_Exercise details_. Copy the data exactly as it appears, and do not include any pictures.

_Supplied information_.
· · · · · · ·
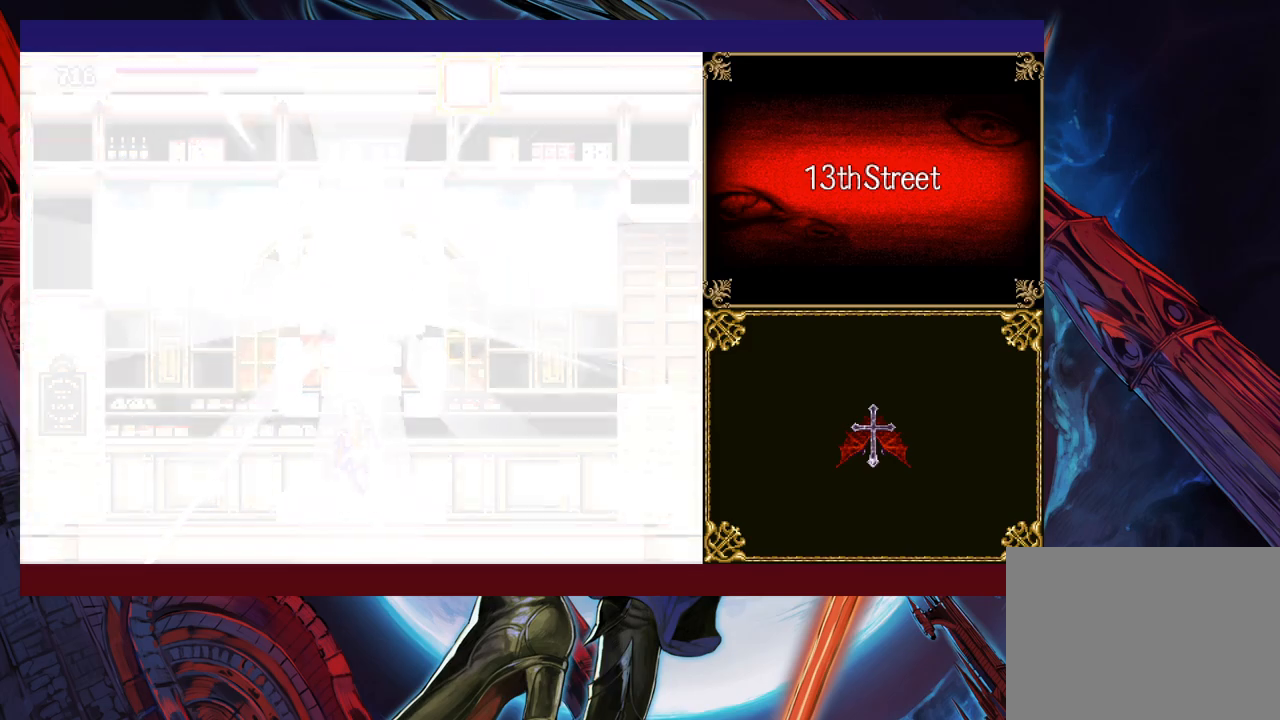
{"buttons": [], "left_stick": "right", "events": [[100, "left_stick", "right"], [200, "R1", "down"], [333, "R1", "up"]]}
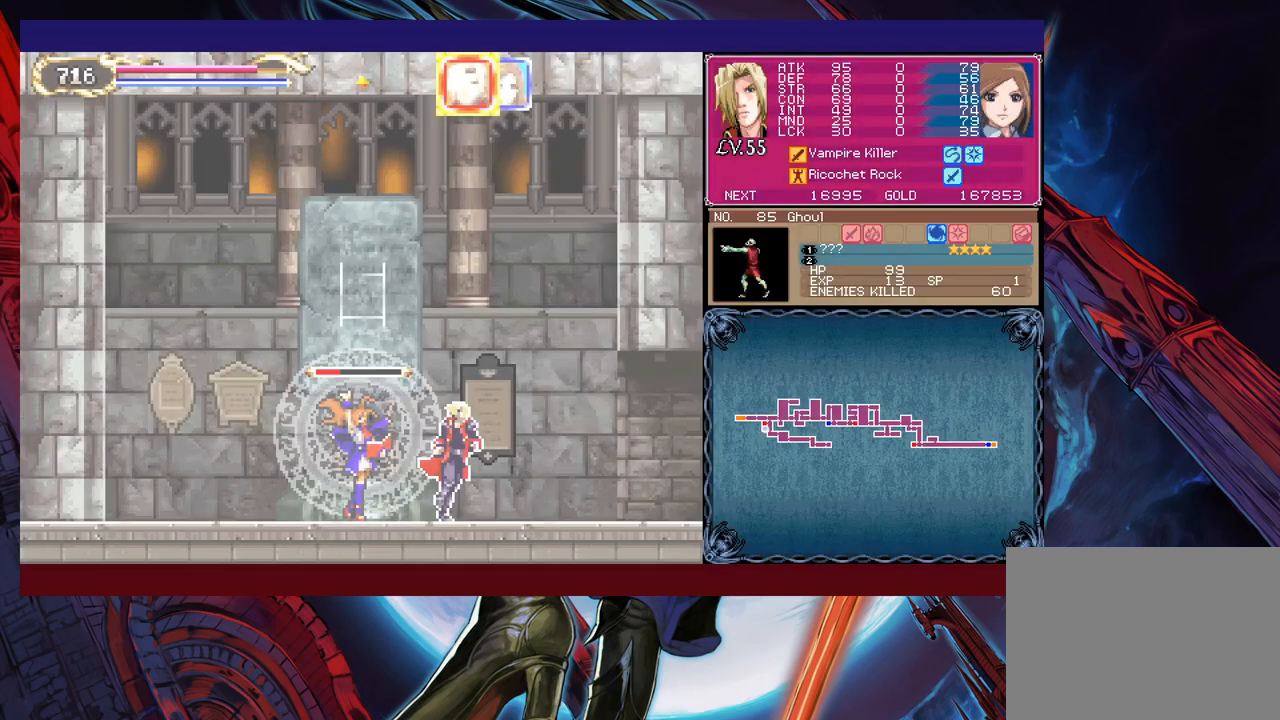
{"buttons": [], "left_stick": "right", "events": [[33, "B", "down"], [183, "B", "up"]]}
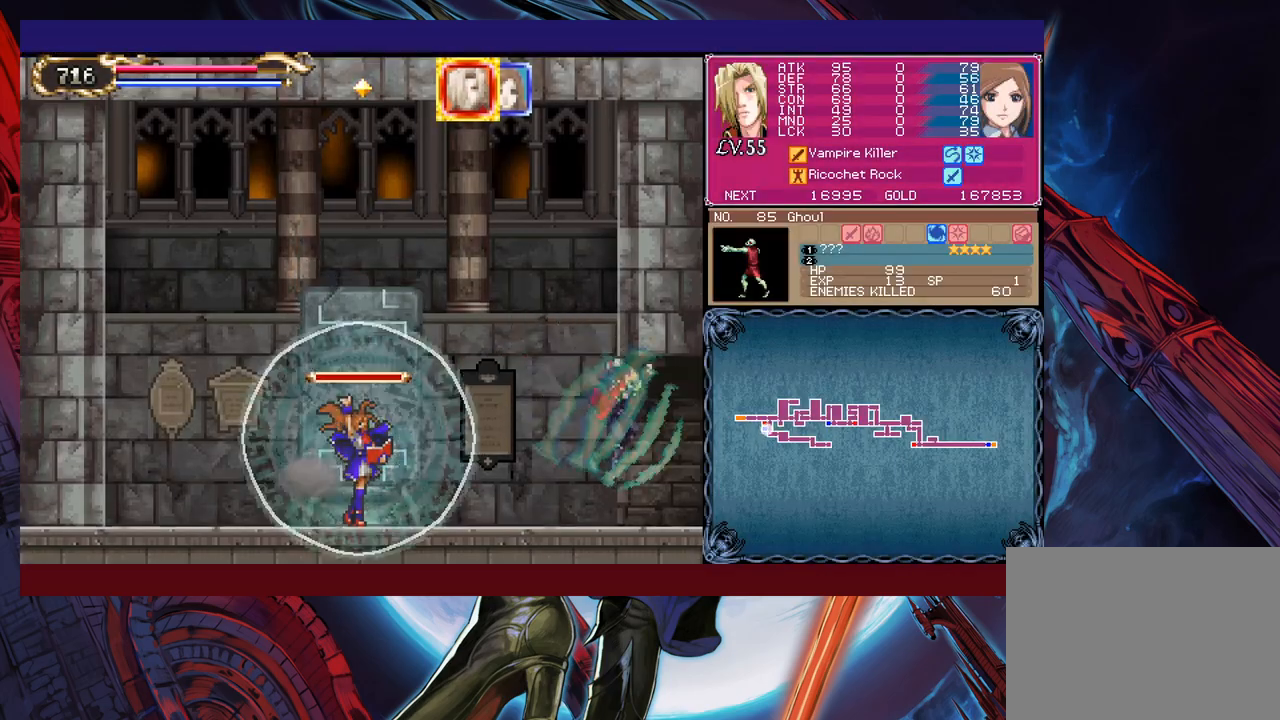
{"buttons": [], "left_stick": "right", "events": []}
· · · · · · ·
_The answer_.
{"buttons": [], "left_stick": "right", "events": [[100, "left_stick", "right"], [200, "R1", "down"], [333, "R1", "up"]]}
{"buttons": [], "left_stick": "right", "events": [[33, "B", "down"], [183, "B", "up"]]}
{"buttons": [], "left_stick": "right", "events": []}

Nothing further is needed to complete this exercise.